Umso erstaunlicher ist es, dass nicht der Vorstand, sondern ein Aufsichtsrat die Strategie für den so wichtigen US-Markt entwickeln sollte. Zumal Kuhns „Tätigkeitsnachweis“ – eine Liste der Termine und Aktivitäten, die er dem Unternehmen am 30. September 2009 in Rechnung gestellt hat – zeigt, dass seine Aufgaben umfassend waren. Zwar enthält die Liste teilweise nur spärliche Angaben („Besprechung Essen“, „diverse Telefonate“), führt aber auch reihenweise Managementaufgaben an.

So traf sich Kuhn Dutzende Male mit leitenden Mitarbeitern des Kooperationspartners Ferrostaal, um die gemeinsamen Aktivitäten zu planen. Er besprach sich teilweise mehrmals wöchentlich mit dem späteren USA-Geschäftsführer Uwe Schmidt („US“), strukturierte den geplanten Auftritt in den Vereinigten Staaten und entwickelte die Anteilseignerstruktur beim spanischen Kraftwerk Andasol 3 („Konsortialstruktur Andasol 3“). Auch „Vertragsverhandlungen“ und „Verhandlungen“ weist die Liste aus.

Ein ehemaliger Mitarbeiter, der in leitender Position an Projekten von Solar Millennium beteiligt war, berichtet, dass Kuhn seit Jahren „die graue Eminenz“ bei Solar Millennium sei.

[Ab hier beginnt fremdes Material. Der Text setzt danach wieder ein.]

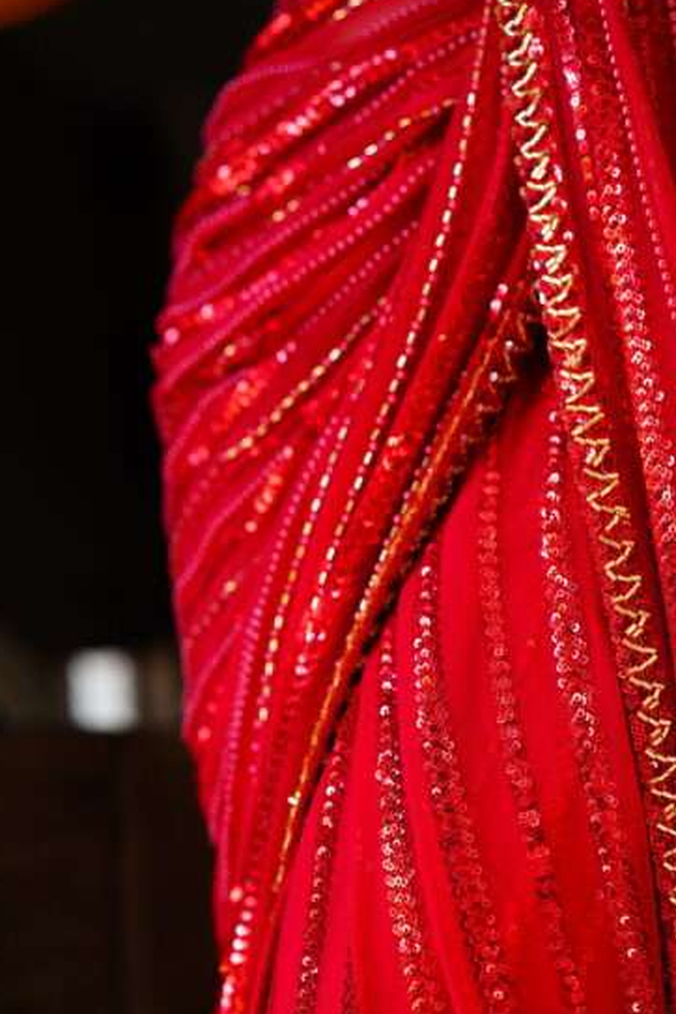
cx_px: 430
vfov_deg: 33.6
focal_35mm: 58
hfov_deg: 23.3
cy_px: 786
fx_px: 1634
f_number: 2.2
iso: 400
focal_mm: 35
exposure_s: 1/200
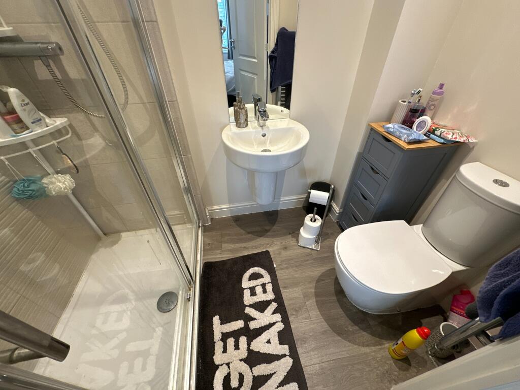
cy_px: 195
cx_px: 260
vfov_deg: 85.7
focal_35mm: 14
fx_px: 210
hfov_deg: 102.1
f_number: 2.2
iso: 200
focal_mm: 2.22
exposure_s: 1/100
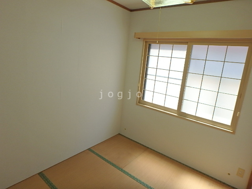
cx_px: 126
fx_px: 153
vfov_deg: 63.4
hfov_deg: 79.0
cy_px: 94
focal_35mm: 21
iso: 125
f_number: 3.5
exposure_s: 1/80
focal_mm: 3.7
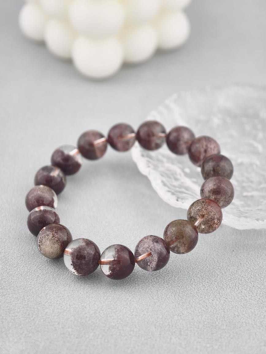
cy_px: 177
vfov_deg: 23.0
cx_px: 133
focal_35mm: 85
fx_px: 869
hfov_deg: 17.4
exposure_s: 1/160
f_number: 2.67
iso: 125
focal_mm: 22.48
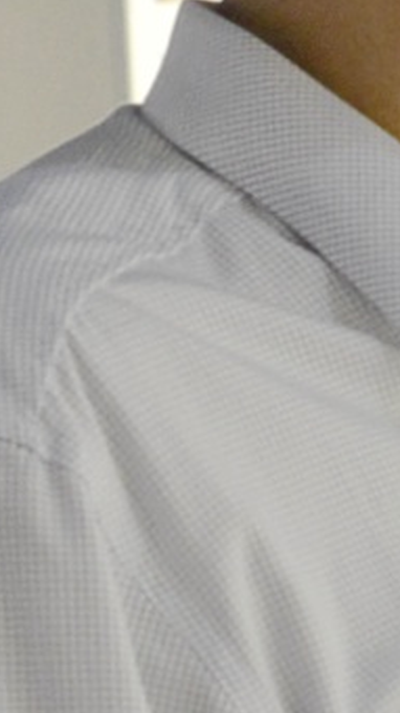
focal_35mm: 318
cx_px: 2452
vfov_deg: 6.7
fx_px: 6002
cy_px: 889
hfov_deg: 3.3
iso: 1600
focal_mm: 28
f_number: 5.6
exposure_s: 1/125
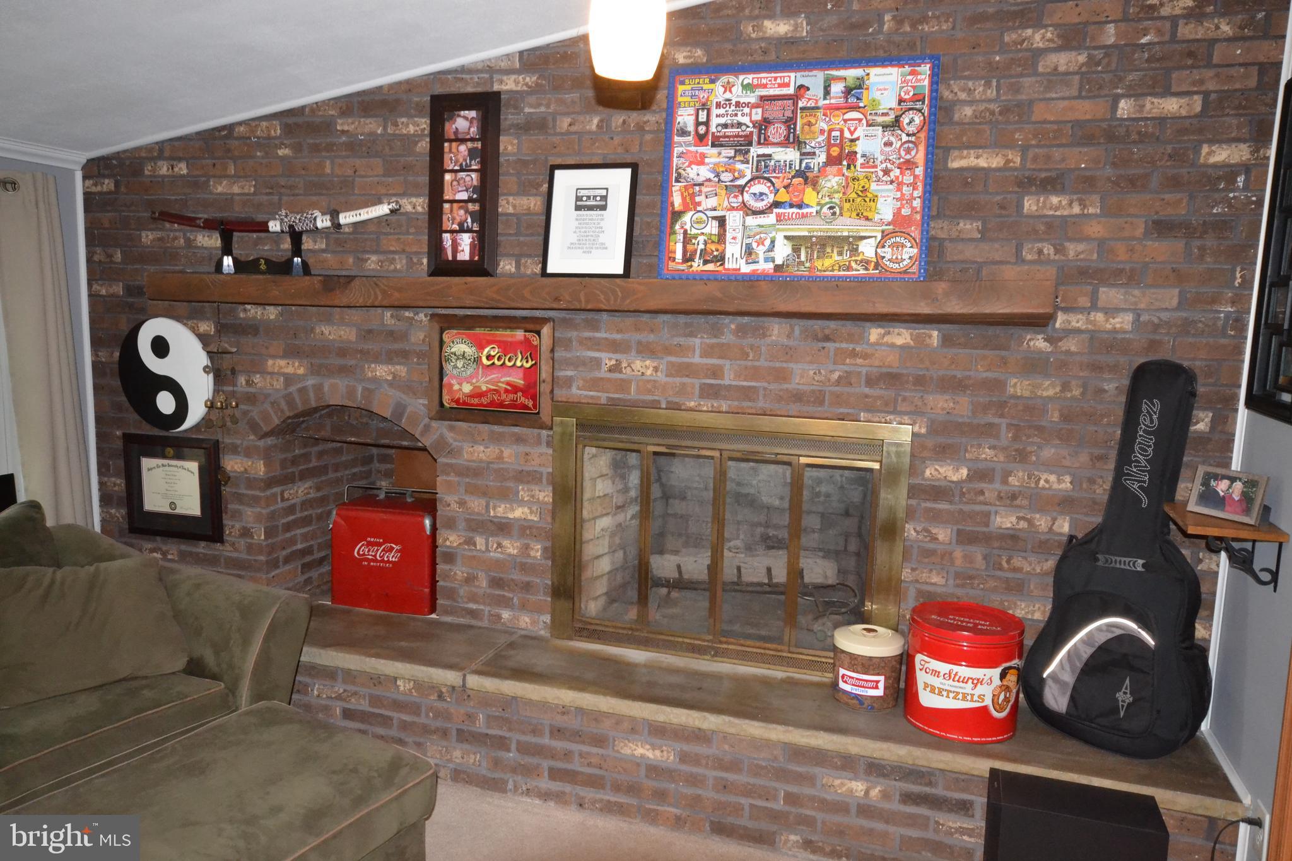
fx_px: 969
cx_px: 646
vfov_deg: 47.9
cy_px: 430
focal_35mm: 27
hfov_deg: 67.4
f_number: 5.3
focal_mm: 18
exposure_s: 1/60
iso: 3200
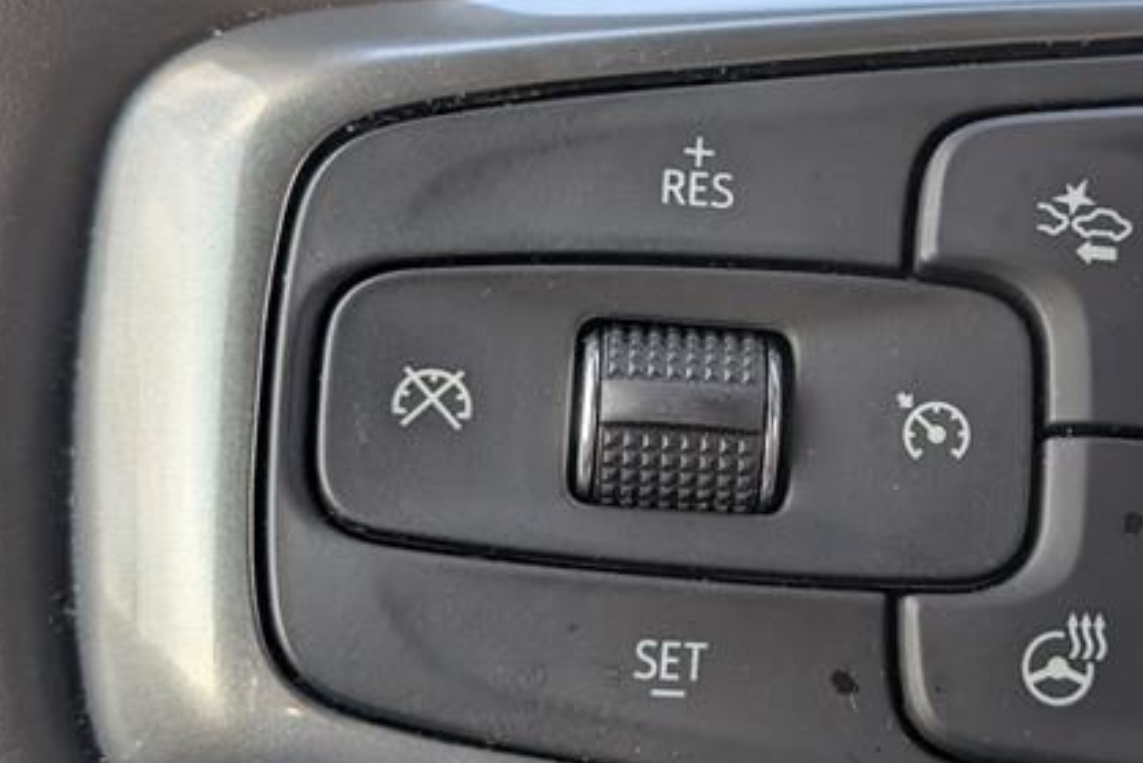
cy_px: 380
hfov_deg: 25.8
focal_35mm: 78
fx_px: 2477
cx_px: 815
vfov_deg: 17.5
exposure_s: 1/1000
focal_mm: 6.9
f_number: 1.68
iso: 229
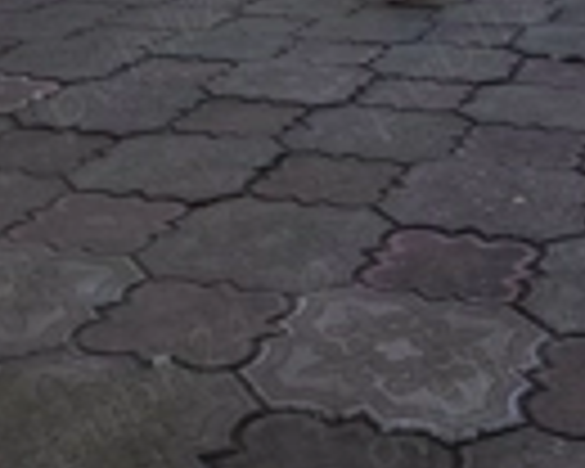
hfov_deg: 27.5
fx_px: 1195
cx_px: 346
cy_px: 94
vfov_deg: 21.9
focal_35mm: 69
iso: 50
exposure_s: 1/513
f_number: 1.65
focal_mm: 6.14
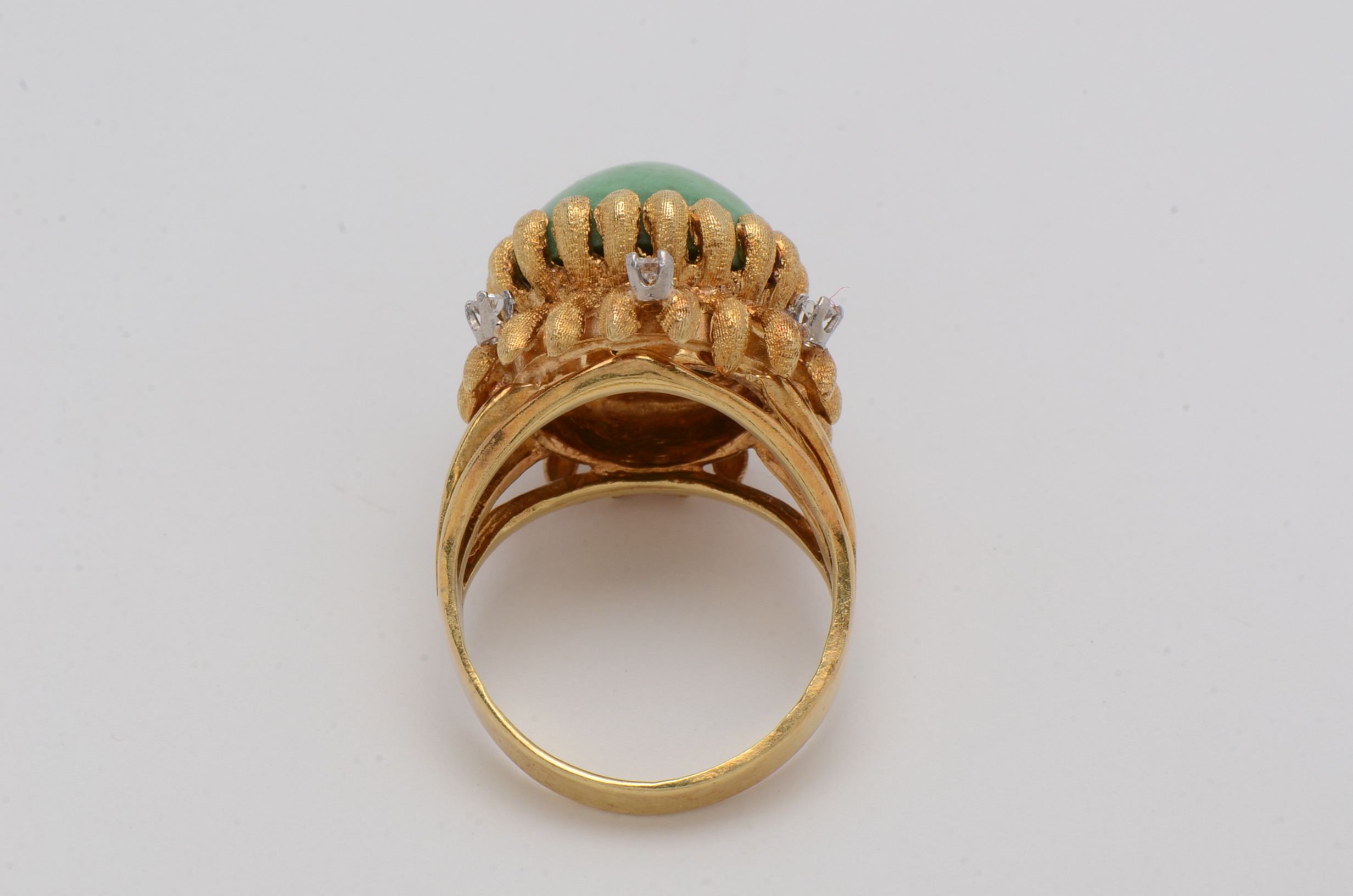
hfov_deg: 16.1
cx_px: 676
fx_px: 4782
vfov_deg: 10.7
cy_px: 448
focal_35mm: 128
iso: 200
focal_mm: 85
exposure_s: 1/125
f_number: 20
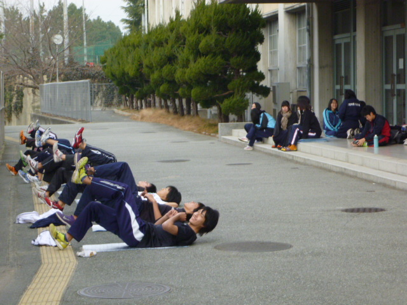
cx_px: 204
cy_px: 152
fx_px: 1317
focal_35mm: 112
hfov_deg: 17.6
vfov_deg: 13.2
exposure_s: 1/200
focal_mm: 19.9
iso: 320
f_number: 5.8
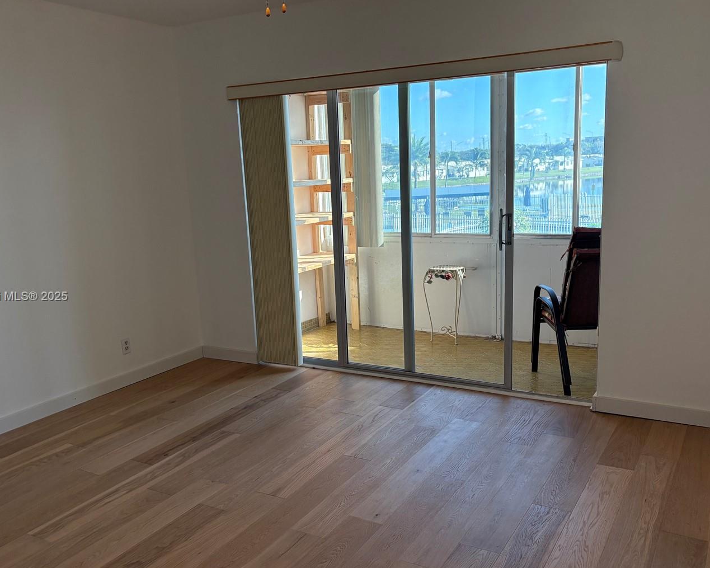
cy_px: 297
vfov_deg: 45.8
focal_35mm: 32
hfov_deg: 55.6
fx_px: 672
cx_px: 336
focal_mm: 5.96
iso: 125
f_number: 1.6
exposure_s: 1/136
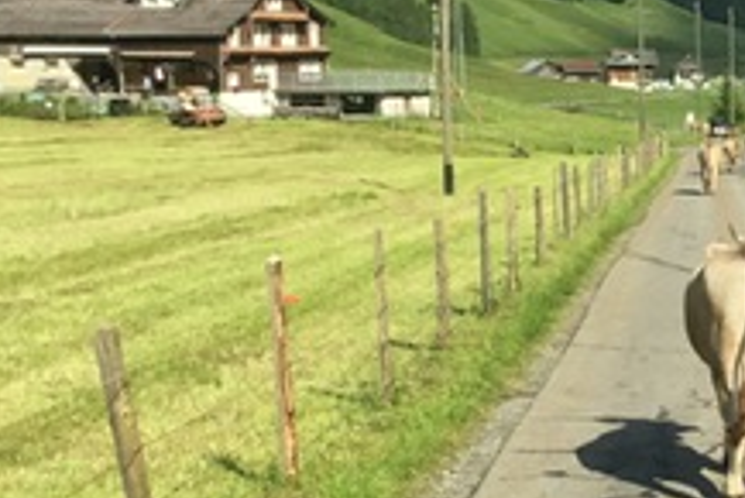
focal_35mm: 95
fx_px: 1967
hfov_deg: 20.9
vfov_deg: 14.4
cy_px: 350
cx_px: 704
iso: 25
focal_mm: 3.3
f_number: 2.4
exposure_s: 1/762
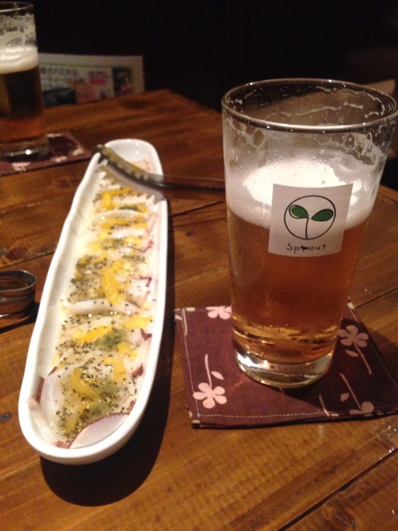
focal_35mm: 33
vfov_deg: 55.4
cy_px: 266
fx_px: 506
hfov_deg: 42.9
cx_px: 199
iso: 500
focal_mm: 4.12
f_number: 2.4
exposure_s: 1/15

Bankenprofessor als Aushängeschild

Auch die Idee, über eine neue Gesellschaft, Solar Millennium Invest, Geld für weitere Solarthermiekraftwerke einzusammeln, soll von ihm stammen. Er selbst sagt dazu nur: „Der Erfolg hat viele Väter.“ Der TV-bekannte Bankenprofessor Wolfgang Gerke hält 45 Prozent der neuen Gesellschaft und ist deren Aushängeschild.

Kuhn und Gerke kennen sich seit Jahren. Die von Kuhn geführte Balance AG Steuerberatungsgesellschaft beriet früher Gerkes Beteiligungsgesellschaft Audire. Audire investierte ursprünglich in das Sprachtechnologieunternehmen Castel-Care. Kurz vor der Marktreife suchte Gerke weitere Investoren und bat Balance um Hilfe. Doch es fanden sich keine weiteren Geldgeber. Castel-Care rutschte 2004 in die Insolvenz. Nun wollen Gerke und Kuhn mit  Solar Millennium Invest ihren Geschäftsbeziehungen offensichtlich ein erfreulicheres Kapitel hinzufügen.